* _Requirement_: When the string "AUTO" appears in a line of the records, show the whole line.

Supplied records START

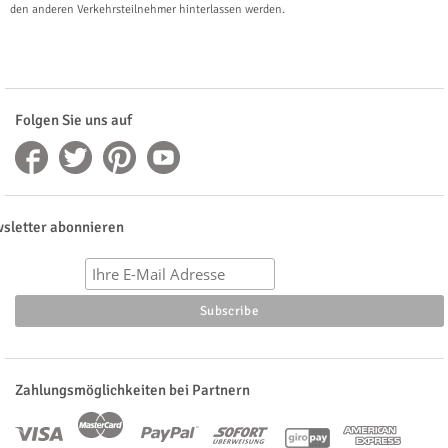
den anderen Verkehrsteilnehmer hinterlassen werden.
Folgen Sie uns auf
sletter abonnieren
Zahlungsmöglichkeiten bei Partnern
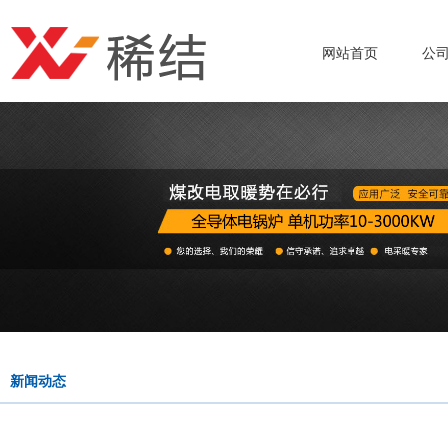
网站首页
公
新闻动态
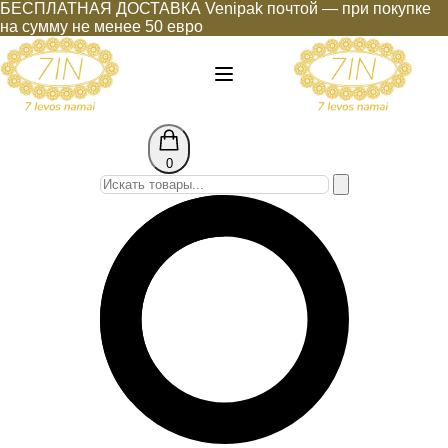
БЕСПЛАТНАЯ ДОСТАВКА Venipak почтой — при покупке
на сумму не менее 50 евро
0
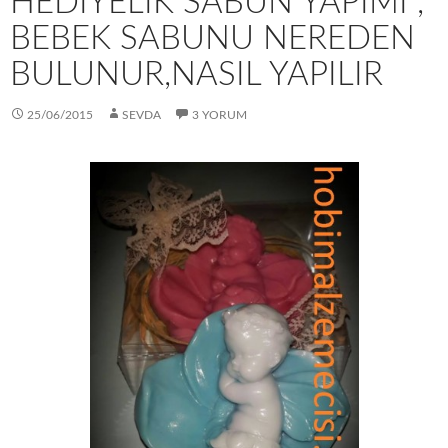
HEDİYELİK SABUN YAPIMI ,
BEBEK SABUNU NEREDEN
BULUNUR,NASIL YAPILIR
25/06/2015
SEVDA
3 YORUM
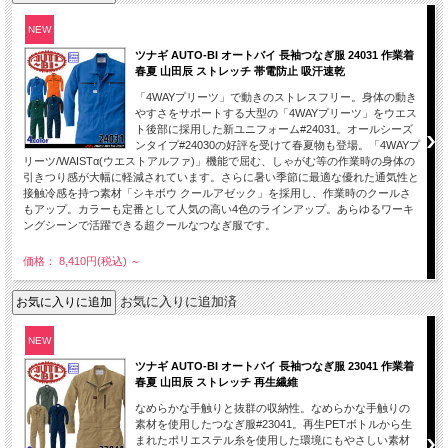
NEW
ツナギ AUTO-BI オートバイ 長袖つなぎ服 24031 作業着
春夏 山田辰 ストレッチ 帯電防止 吸汗速乾
「4WAYプリーツ」で動きのストレスフリー。身体の動き
やすさをサポートする大型の「4WAYプリーツ」をウエス
ト後部に採用した新ユニフォーム#24031。オールシーズ
ンタイプ#24030の好評を受けて春夏物も登場。「4WAYプ
リーツ/WAISTα(ウエストアルファ)」機能で屈む、しゃがむ等の作業時の身体の
引きつり感が大幅に軽減されています。さらに暑い季節に最適な優れた通気性と
接触冷感を持つ素材「シキボウ クールアゼック」を採用し、作業時のクールさ
もアップ。カラーも定番として人気の高い4色のラインアップ。あらゆるワーキ
ングシーンで活躍できる超クールなつなぎ服です。
価格： 8,410円(税込)
～
お気に入りに追加済
NEW
ツナギ AUTO-BI オートバイ 長袖つなぎ服 23041 作業着
春夏 山田辰 ストレッチ 再生繊維
なめらかな手触りと抜群の収納性。なめらかな手触りの
素材を使用したつなぎ服#23041。再生PETボトルから生
まれたポリエステル糸を使用した環境にもやさしい素材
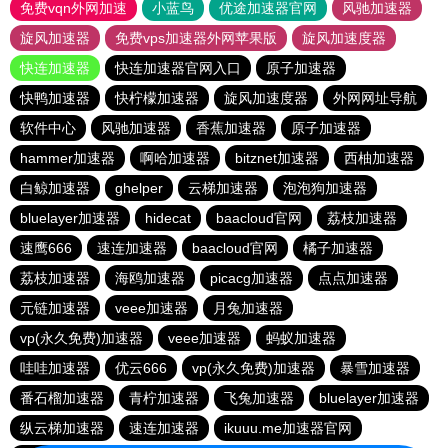
免费vqn外网加速
小蓝鸟
优途加速器官网
风驰加速器
旋风加速器
免费vps加速器外网苹果版
旋风加速度器
快连加速器
快连加速器官网入口
原子加速器
快鸭加速器
快柠檬加速器
旋风加速度器
外网网址导航
软件中心
风驰加速器
香蕉加速器
原子加速器
hammer加速器
啊哈加速器
bitznet加速器
西柚加速器
白鲸加速器
ghelper
云梯加速器
泡泡狗加速器
bluelayer加速器
hidecat
baacloud官网
荔枝加速器
速鹰666
速连加速器
baacloud官网
橘子加速器
荔枝加速器
海鸥加速器
picacg加速器
点点加速器
元链加速器
veee加速器
月兔加速器
vp(永久免费)加速器
veee加速器
蚂蚁加速器
哇哇加速器
优云666
vp(永久免费)加速器
暴雪加速器
番石榴加速器
青柠加速器
飞兔加速器
bluelayer加速器
纵云梯加速器
速连加速器
ikuuu.me加速器官网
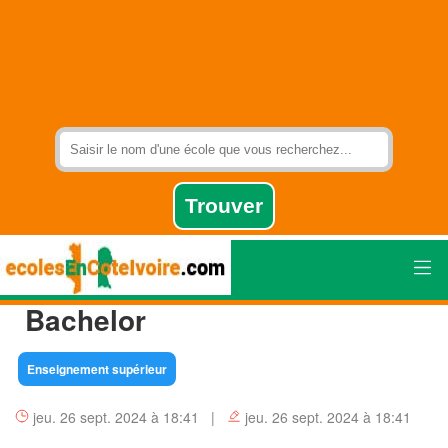
Bachelor
Enseignement supérieur
jeu. 26 sept. 2024 à 18:41 |
jeu. 26 sept. 2024 à 18:41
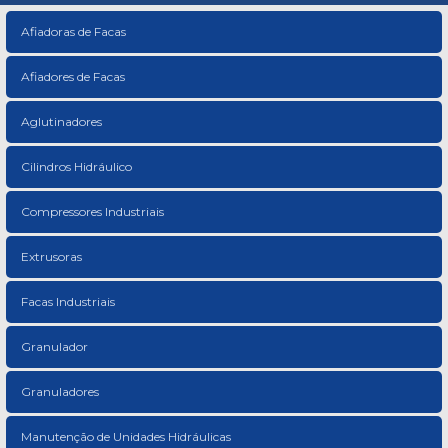
Afiadoras de Facas
Afiadores de Facas
Aglutinadores
Cilindros Hidráulico
Compressores Industriais
Extrusoras
Facas Industriais
Granulador
Granuladores
Manutenção de Unidades Hidráulicas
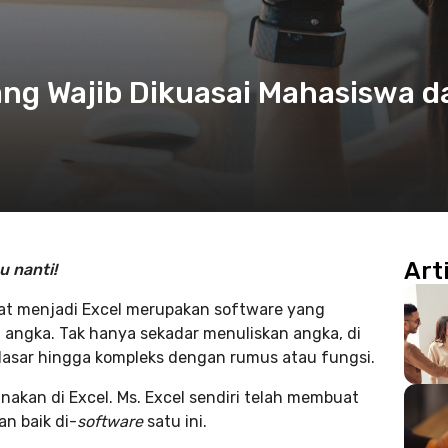
ang Wajib Dikuasai Mahasiswa d
Art
u nanti!
gkat menjadi Excel merupakan software yang
 angka. Tak hanya sekadar menuliskan angka, di
dasar hingga kompleks dengan rumus atau fungsi.
kan di Excel. Ms. Excel sendiri telah membuat
n baik di-
software
satu ini.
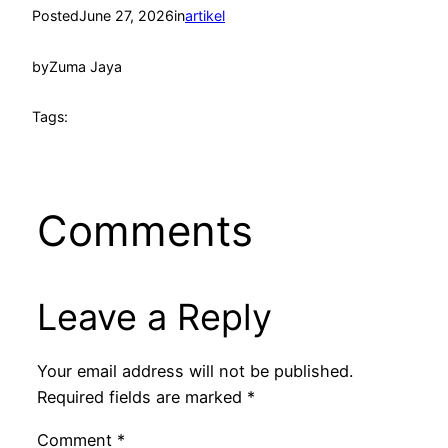
Posted
June 27, 2026
in
artikel
by
Zuma Jaya
Tags:
Comments
Leave a Reply
Your email address will not be published.
Required fields are marked
*
Comment
*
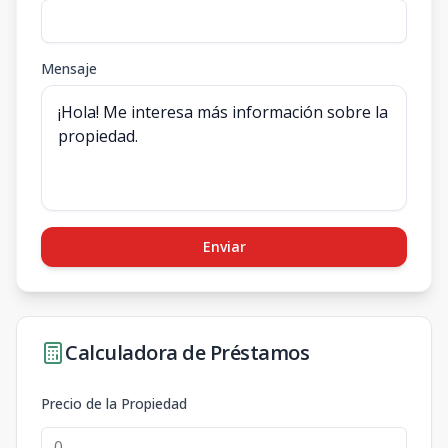
Mensaje
Enviar
Calculadora de Préstamos
Precio de la Propiedad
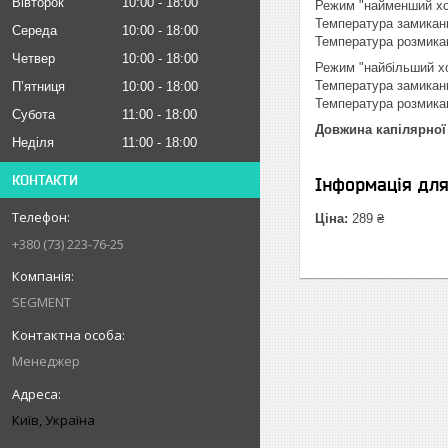
Вівторок
10:00
18:00
Режим "найменший х
Температура замикання
Середа
10:00
18:00
Температура розмикан
Четвер
10:00
18:00
Режим "найбільший х
Температура замикання
Пʼятниця
10:00
18:00
Температура розмиканн
Субота
11:00
18:00
Довжина капілярної
Неділя
11:00
18:00
КОНТАКТИ
Інформація дл
Ціна:
289 ₴
+380 (73) 223-76-25
SEGMENT
Менеджер
Київ, Україна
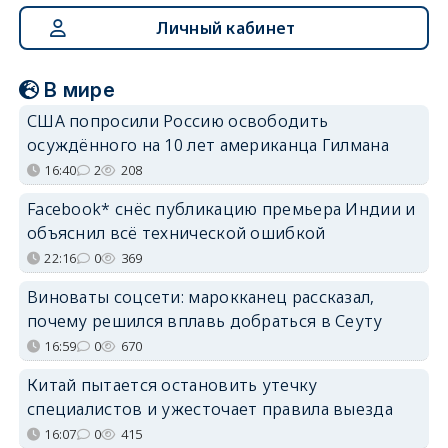
Личный кабинет
В мире
США попросили Россию освободить
осуждённого на 10 лет американца Гилмана
16:40
2
208
Facebook* снёс публикацию премьера Индии и
объяснил всё технической ошибкой
22:16
0
369
Виноваты соцсети: марокканец рассказал,
почему решился вплавь добраться в Сеуту
16:59
0
670
Китай пытается остановить утечку
специалистов и ужесточает правила выезда
16:07
0
415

Supplied records END

* _Answer to the problem_:
ツナギ AUTO-BI オートバイ 長袖つなぎ服 24031 作業着
ツナギ AUTO-BI オートバイ 長袖つなぎ服 23041 作業着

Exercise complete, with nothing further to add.